Sus manos sujetaron mis hombros. Le miré aterrorizada.

—Eres mi esclava —afirmó.

Yo no podía hablar.

De pronto, me arrojó lejos de sí, violentamente. Tropecé y caí sobre las alfombras. Levanté los ojos hacia él desde el suelo, horrorizada.

—Tú llevas sobre el muslo la marca de la traición, de la mentira y del latrocinio.

—¡Por favor!

—Y agujeros en las orejas —dijo con menosprecio.

Sin querer, me llevé las manos a los pendientes. Se me llenaron los ojos de lágrimas.

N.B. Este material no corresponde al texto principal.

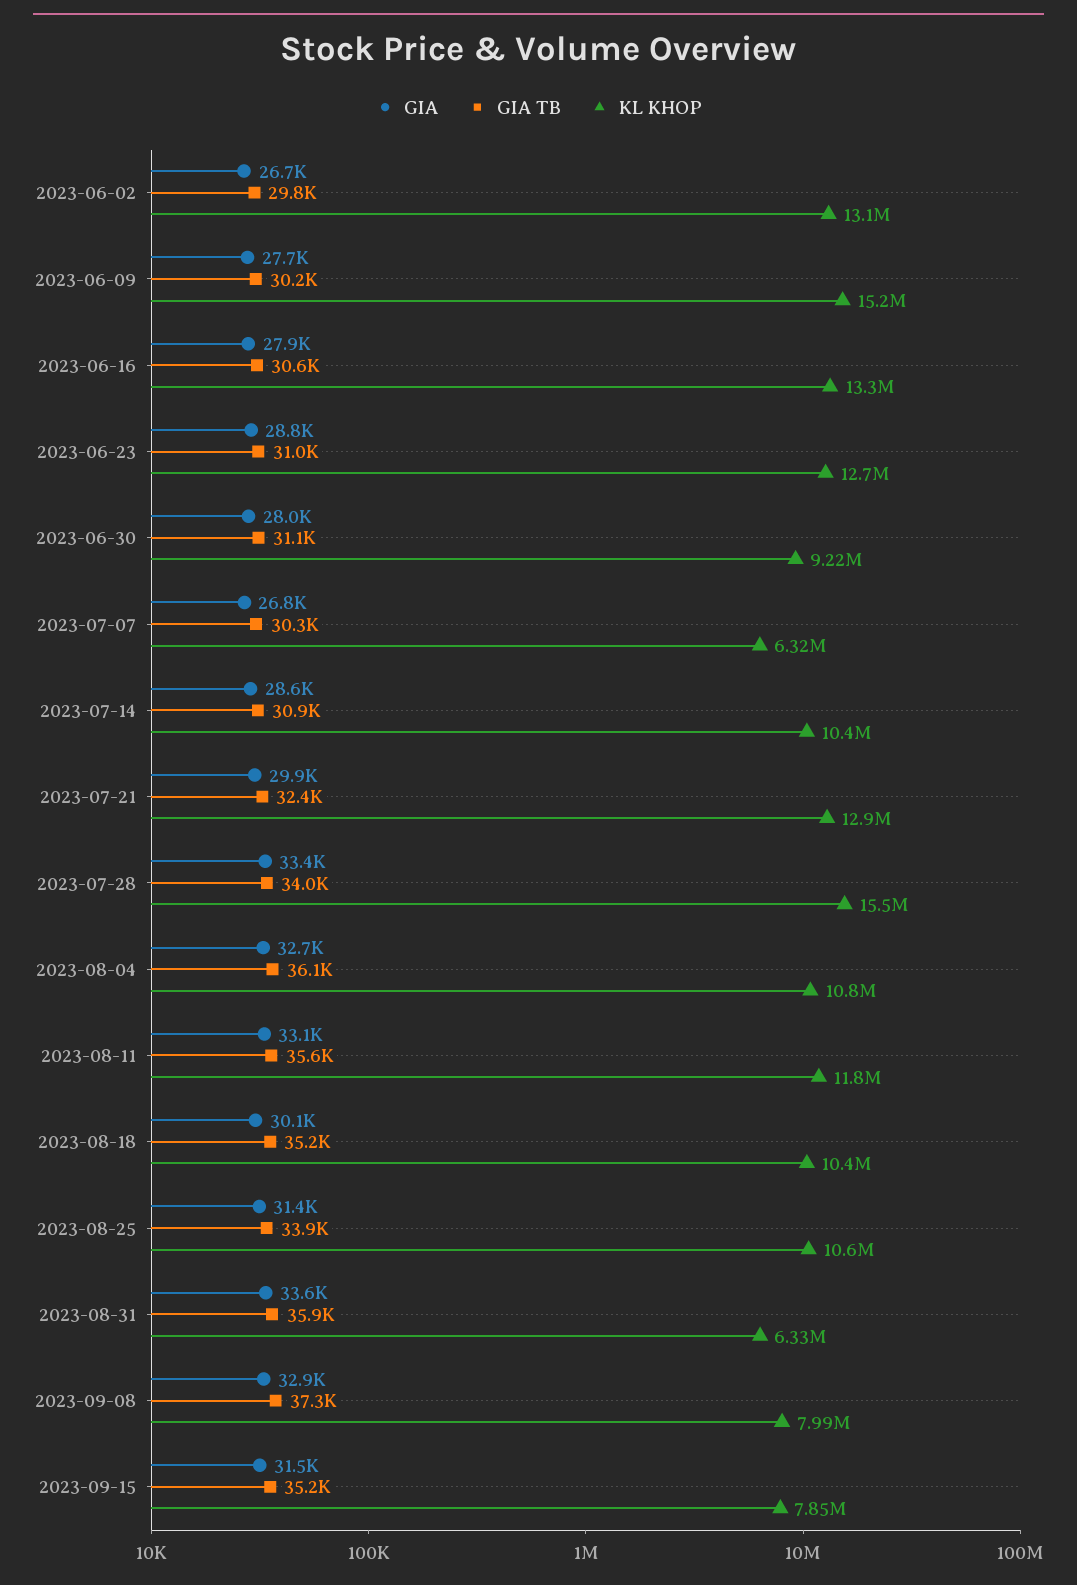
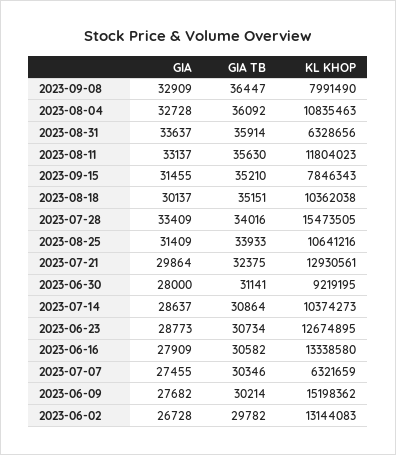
GIA TB, 2023-06-23: 31000 -> 30734
GIA, 2023-07-07: 26800 -> 27455
GIA TB, 2023-09-08: 37300 -> 36447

Vi horrorizada cómo desenrollaba unas pesadas pieles y las tendía junto al fuego, al tiempo que señalaba hacia ellas.

—¡Por favor! —lloré.

Su dedo seguía inexorable señalando las pieles.

Me puse en pie y con el tintineo de los cascabeles me acerqué a él.

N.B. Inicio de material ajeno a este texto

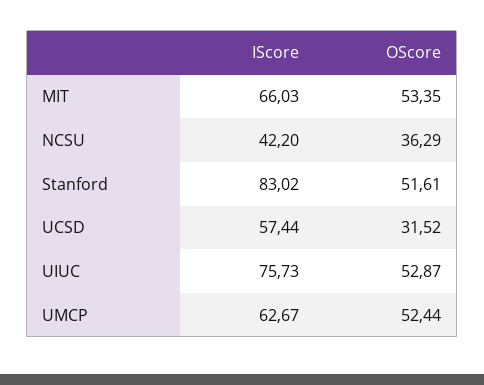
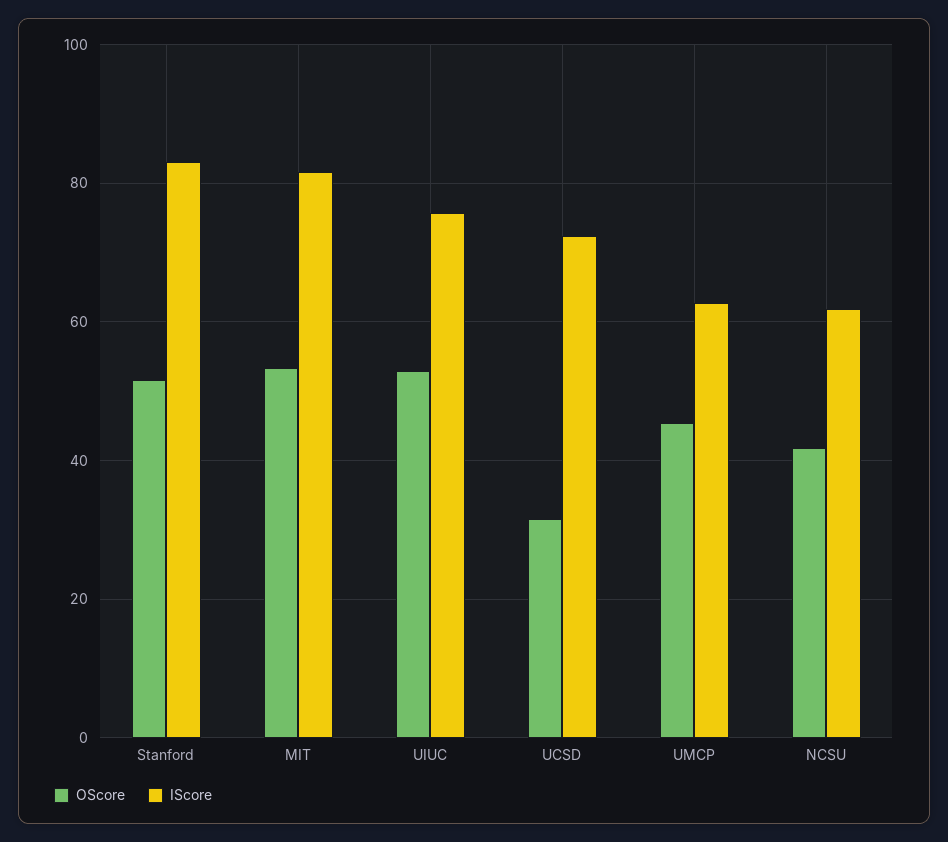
IScore, MIT: 66.03 -> 82
IScore, NCSU: 42.2 -> 62
OScore, NCSU: 36.29 -> 42
IScore, UCSD: 57.44 -> 72
OScore, UMCP: 52.44 -> 46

Sentí que ponía sus manos sobre mis brazos. Acercó su rostro al mío.

—¿Conoces el perfume que llevas? —preguntó.

Yo negué con la cabeza.

—Es el perfume de una esclava —dijo.

Su mano tiró de la cinta de seda banca que había enrollada en mi collar. Me sentí desfallecer. La arrojó a un lado.

—¡No! —le supliqué.

—Vas a ser tratada como lo que eres, como la más baja y miserable de las esclavas de Gor.

Con un tintineo de cascabeles y un grito de angustia, fui obligada a echarme sobre las pieles.

16. ENCADENADA BAJO LAS LUNAS DE GOR

—Que la encadenen bajo las lunas de Gor —dijo Verna.

Rask de Treve se echó a reír.

Tiré de la cadena que rodeaba mi tobillo izquierdo. Estaba atada a la argolla en la pesada piedra clavada firmemente en la hierba del montículo. Había visto aquel lugar durante mi inspección del campamento. Se hallaba en una parte algo aislada. Me encontraba sola sobre el montículo, encadenada cerca de su parte superior. Distinguí, a algunos metros de distancia, la parte posterior de las tiendas. Podía ver, igualmente, las puntas de la doble empalizada. Las lunas no habían salido aún.

Estaba enfadada, sentada desnuda sobre la hierba. Alcé el tobillo y sentí el enorme peso de la argolla que lo rodeaba.

Después de acabar las tareas que tenía asignadas para aquel día, había estado esperando, conteniendo la respiración, ser enviada de nuevo a la tienda de Rask de Treve. Había hecho bien mi trabajo y al acabar, ayudé a las demás con sus tareas. Me acordé de que había cantado mucho durante el día y de que me había sentido feliz durante las horas de trabajo. También había reído mucho y, por primera vez desde hacía semanas, participado en los juegos de mis hermanas de cautiverio. Eli-nor Brinton, la esclava goreana, era diferente de como había sido antes. Las demás chicas lo notaban y, encantadas, me aceptaron entre ellas, como una esclava más, ni mejor ni peor que ellas mismas. Cuando Ute y yo nos quedamos solas en un determinado momento aquella mañana, me postré ante ella y, con lágrimas en los ojos, le rogué que me perdonase por como la había tratado tiempo atrás. Ute sonrió y me ayudó a ponerme de pie.